__RECORD EXTRACTS__.
◆ ◆ ◆ ◆ ◆ ◆ ◆
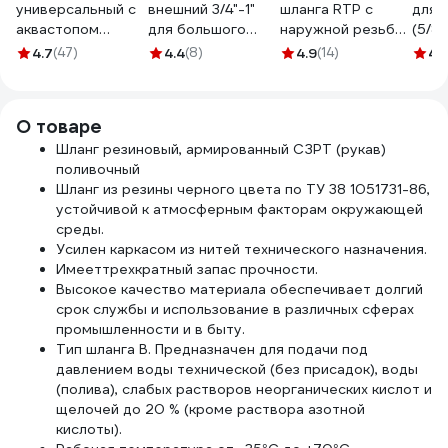
универсальный с
внешний 3/4"-1"
шланга RTP с
для 
аквастопом
для большого
наружной резьбой
(5/8"
1/2"-5/8"-3/4"
объема воды USP
G 20х3/4 25157
мм)
4.7
(47)
4.4
(8)
4.9
(14)
4.
SKRAB 28260
77395
DWC 
О товаре
Шланг резиновый, армированный СЗРТ (рукав)
поливочный
Шланг из резины черного цвета по ТУ 38 1051731-86,
устойчивой к атмосферным факторам окружающей
среды.
Усилен каркасом из нитей технического назначения.
Имееттрехкратный запас прочности.
Высокое качество материала обеспечивает долгий
срок службы и использование в различных сферах
промышленности и в быту.
Тип шланга В. Предназначен для подачи под
давлением воды технической (без присадок), воды
(полива), слабых растворов неорганических кислот и
щелочей до 20 % (кроме раствора азотной
кислоты).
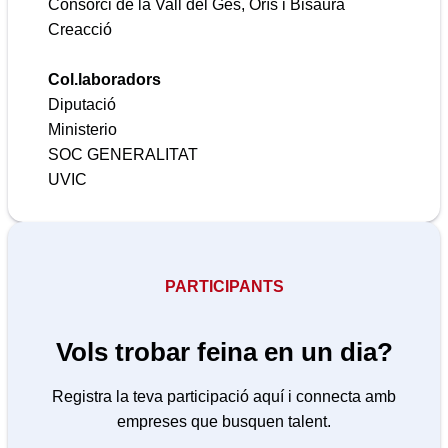
Consorci de la Vall del Ges, Orís i Bisaura
Creacció
Col.laboradors
Diputació
Ministerio
SOC GENERALITAT
UVIC
PARTICIPANTS
Vols trobar feina en un dia?
Registra la teva participació aquí i connecta amb
empreses que busquen talent.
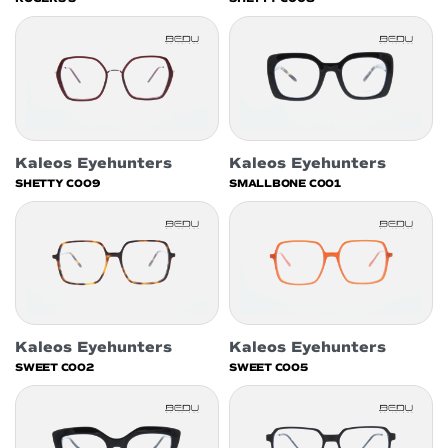
Kaleos Eyehunters
Kaleos Eyehunters
SHETTY C009
SMALLBONE C001
Kaleos Eyehunters
Kaleos Eyehunters
SWEET C002
SWEET C005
◆ ◆ ◆ ◆ ◆ ◆ ◆
__WHAT THIS TASK INVOLVES__. Find each line in the listing above that contains the string "шланга", and copy those lines out.

__FINAL ANSWER__.
шланга RTP с
Тип шланга В. Предназначен для подачи под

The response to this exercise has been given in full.